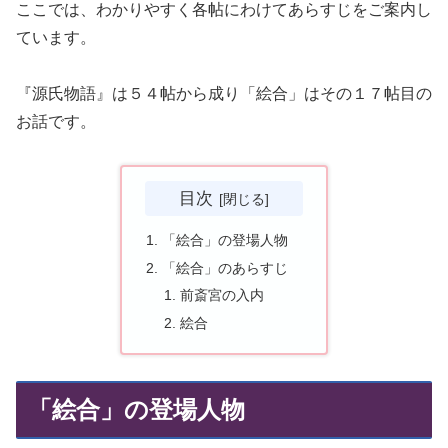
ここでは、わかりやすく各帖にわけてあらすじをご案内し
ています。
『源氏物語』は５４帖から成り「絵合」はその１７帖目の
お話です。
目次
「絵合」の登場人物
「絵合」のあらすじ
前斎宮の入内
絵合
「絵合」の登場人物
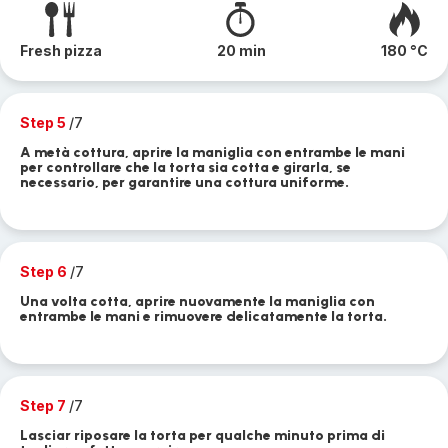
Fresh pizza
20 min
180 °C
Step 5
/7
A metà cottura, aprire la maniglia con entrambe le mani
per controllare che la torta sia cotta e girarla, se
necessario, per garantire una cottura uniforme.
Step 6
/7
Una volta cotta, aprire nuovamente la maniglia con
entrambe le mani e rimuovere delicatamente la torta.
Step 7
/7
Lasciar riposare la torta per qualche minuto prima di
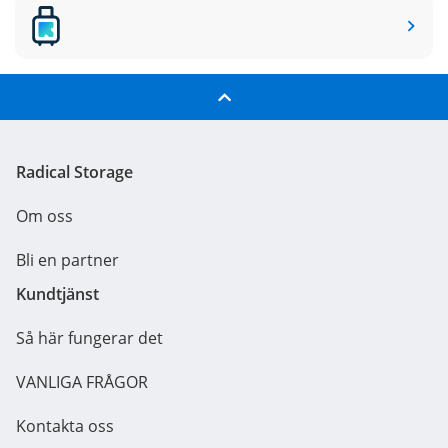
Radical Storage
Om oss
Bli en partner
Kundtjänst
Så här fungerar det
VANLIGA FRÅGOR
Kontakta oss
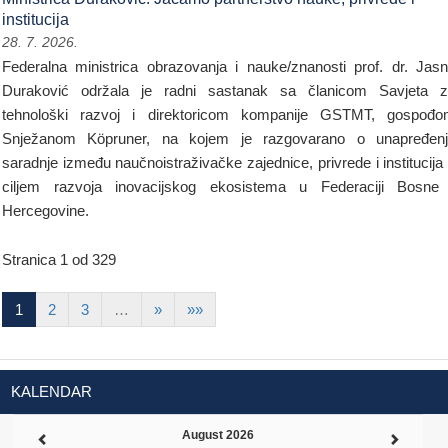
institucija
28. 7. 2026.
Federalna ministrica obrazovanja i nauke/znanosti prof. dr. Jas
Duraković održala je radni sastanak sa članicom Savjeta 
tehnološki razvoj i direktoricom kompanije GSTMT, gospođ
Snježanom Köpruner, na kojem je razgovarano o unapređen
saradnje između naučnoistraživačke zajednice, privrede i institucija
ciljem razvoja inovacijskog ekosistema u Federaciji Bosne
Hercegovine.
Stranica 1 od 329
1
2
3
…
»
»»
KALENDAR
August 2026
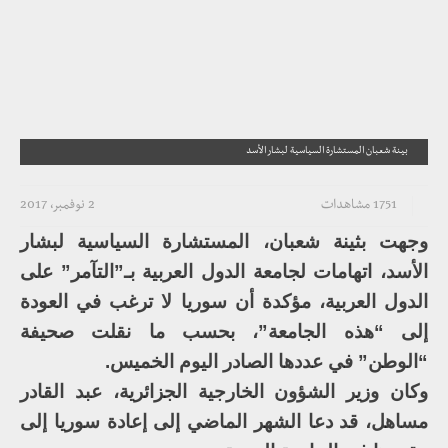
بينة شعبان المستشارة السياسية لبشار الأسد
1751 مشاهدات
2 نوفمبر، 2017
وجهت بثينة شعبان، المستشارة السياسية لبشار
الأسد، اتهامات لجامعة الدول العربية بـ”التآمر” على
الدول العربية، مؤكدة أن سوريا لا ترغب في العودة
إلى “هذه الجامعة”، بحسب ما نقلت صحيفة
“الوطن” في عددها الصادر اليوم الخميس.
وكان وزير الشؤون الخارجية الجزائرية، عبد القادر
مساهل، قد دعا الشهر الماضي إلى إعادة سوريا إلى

-*-

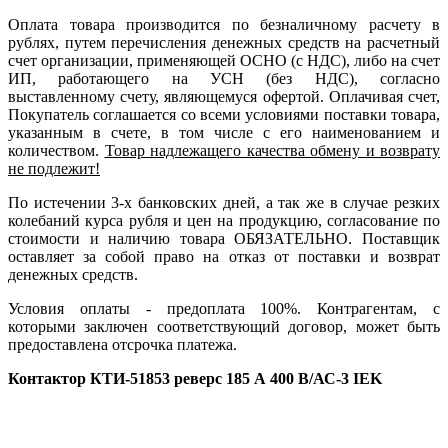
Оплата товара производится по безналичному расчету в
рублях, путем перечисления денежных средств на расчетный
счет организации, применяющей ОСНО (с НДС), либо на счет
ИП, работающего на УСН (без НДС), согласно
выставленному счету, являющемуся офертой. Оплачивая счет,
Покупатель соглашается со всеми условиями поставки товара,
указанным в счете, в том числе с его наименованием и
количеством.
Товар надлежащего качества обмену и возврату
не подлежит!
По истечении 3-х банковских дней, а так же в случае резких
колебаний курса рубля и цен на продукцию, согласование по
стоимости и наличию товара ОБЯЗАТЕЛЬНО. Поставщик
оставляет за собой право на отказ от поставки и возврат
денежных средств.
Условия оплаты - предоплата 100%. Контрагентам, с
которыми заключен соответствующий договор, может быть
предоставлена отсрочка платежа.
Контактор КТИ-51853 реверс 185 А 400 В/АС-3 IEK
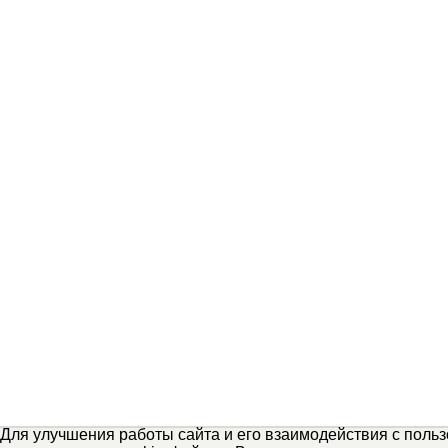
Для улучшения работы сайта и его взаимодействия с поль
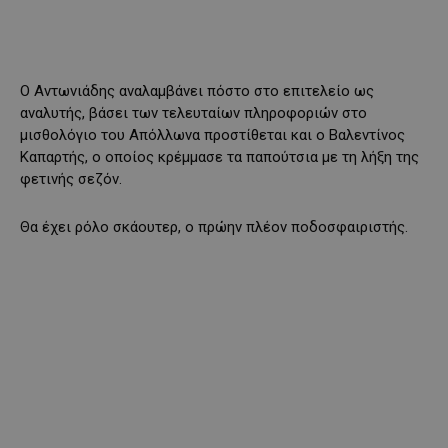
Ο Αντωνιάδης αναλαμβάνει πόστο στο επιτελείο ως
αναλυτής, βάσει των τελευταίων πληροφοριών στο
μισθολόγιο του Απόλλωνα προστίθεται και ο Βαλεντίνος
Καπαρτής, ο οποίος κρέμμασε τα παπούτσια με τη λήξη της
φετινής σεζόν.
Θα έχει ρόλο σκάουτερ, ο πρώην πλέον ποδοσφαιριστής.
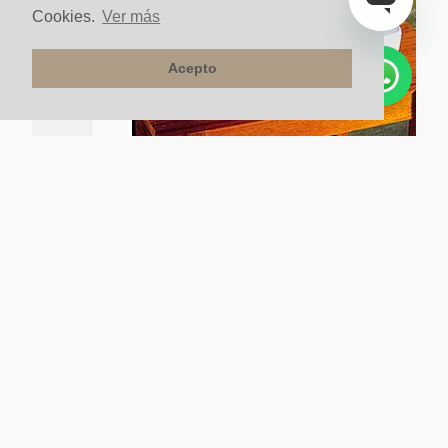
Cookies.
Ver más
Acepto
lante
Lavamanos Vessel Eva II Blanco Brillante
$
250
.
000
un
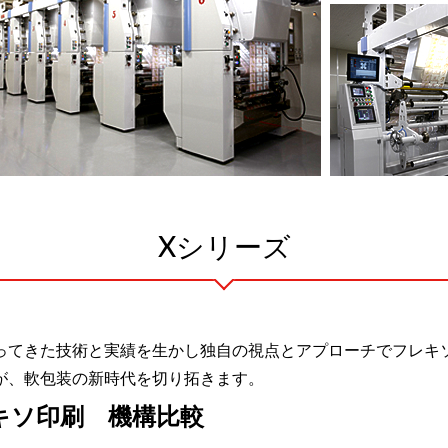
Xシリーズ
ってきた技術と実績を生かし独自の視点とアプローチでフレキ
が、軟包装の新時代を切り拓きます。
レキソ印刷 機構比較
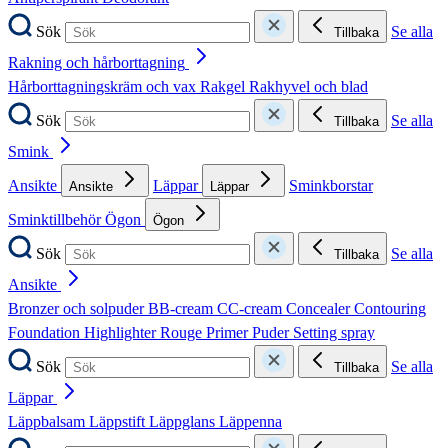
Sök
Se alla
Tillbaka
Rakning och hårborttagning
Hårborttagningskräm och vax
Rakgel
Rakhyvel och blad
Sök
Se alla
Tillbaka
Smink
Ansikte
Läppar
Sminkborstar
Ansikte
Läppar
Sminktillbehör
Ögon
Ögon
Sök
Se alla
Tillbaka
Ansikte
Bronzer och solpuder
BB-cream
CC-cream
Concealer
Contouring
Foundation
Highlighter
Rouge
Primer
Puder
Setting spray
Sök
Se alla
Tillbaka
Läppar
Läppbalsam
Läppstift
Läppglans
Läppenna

-*-

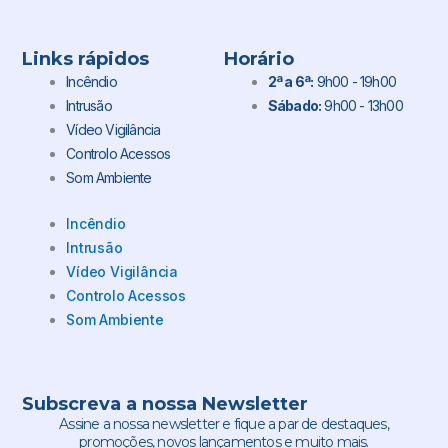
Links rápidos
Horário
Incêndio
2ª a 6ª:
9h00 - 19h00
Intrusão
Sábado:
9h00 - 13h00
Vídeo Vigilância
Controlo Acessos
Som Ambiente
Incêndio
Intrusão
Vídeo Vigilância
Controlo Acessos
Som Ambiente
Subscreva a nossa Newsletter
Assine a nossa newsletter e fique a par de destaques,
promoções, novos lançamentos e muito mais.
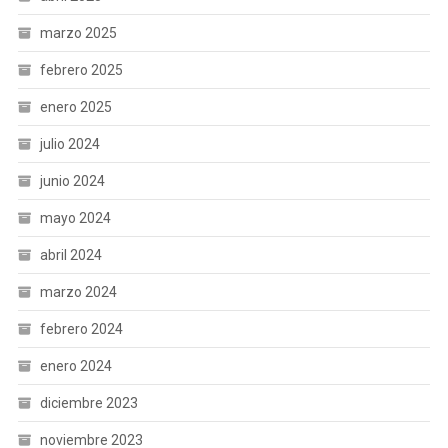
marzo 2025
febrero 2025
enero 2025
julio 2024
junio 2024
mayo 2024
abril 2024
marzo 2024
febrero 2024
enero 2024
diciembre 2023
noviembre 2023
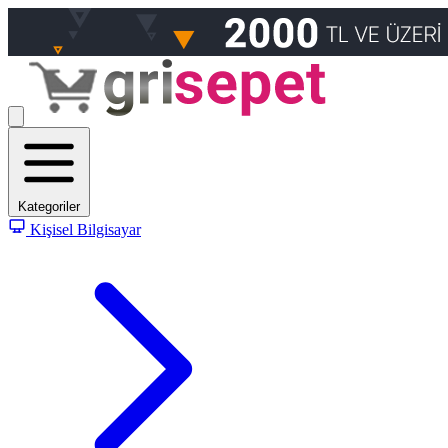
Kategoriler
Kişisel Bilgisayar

-*-

• [WORK ITEM]
Rewrite the items starting with the line containing "Оплата товара производится" and going on through the line containing "Для улучшения работы", replacing "Поставщик" with "Продавец" and leaving everything else unchanged. Omit the pictures from the output.

• [EXERCISE RESULT]
Оплата товара производится по безналичному расчету в
рублях, путем перечисления денежных средств на расчетный
счет организации, применяющей ОСНО (с НДС), либо на счет
ИП, работающего на УСН (без НДС), согласно
выставленному счету, являющемуся офертой. Оплачивая счет,
Покупатель соглашается со всеми условиями поставки товара,
указанным в счете, в том числе с его наименованием и
количеством.
Товар надлежащего качества обмену и возврату
не подлежит!
По истечении 3-х банковских дней, а так же в случае резких
колебаний курса рубля и цен на продукцию, согласование по
стоимости и наличию товара ОБЯЗАТЕЛЬНО. Продавец
оставляет за собой право на отказ от поставки и возврат
денежных средств.
Условия оплаты - предоплата 100%. Контрагентам, с
которыми заключен соответствующий договор, может быть
предоставлена отсрочка платежа.
Контактор КТИ-51853 реверс 185 А 400 В/АС-3 IEK
Для улучшения работы сайта и его взаимодействия с поль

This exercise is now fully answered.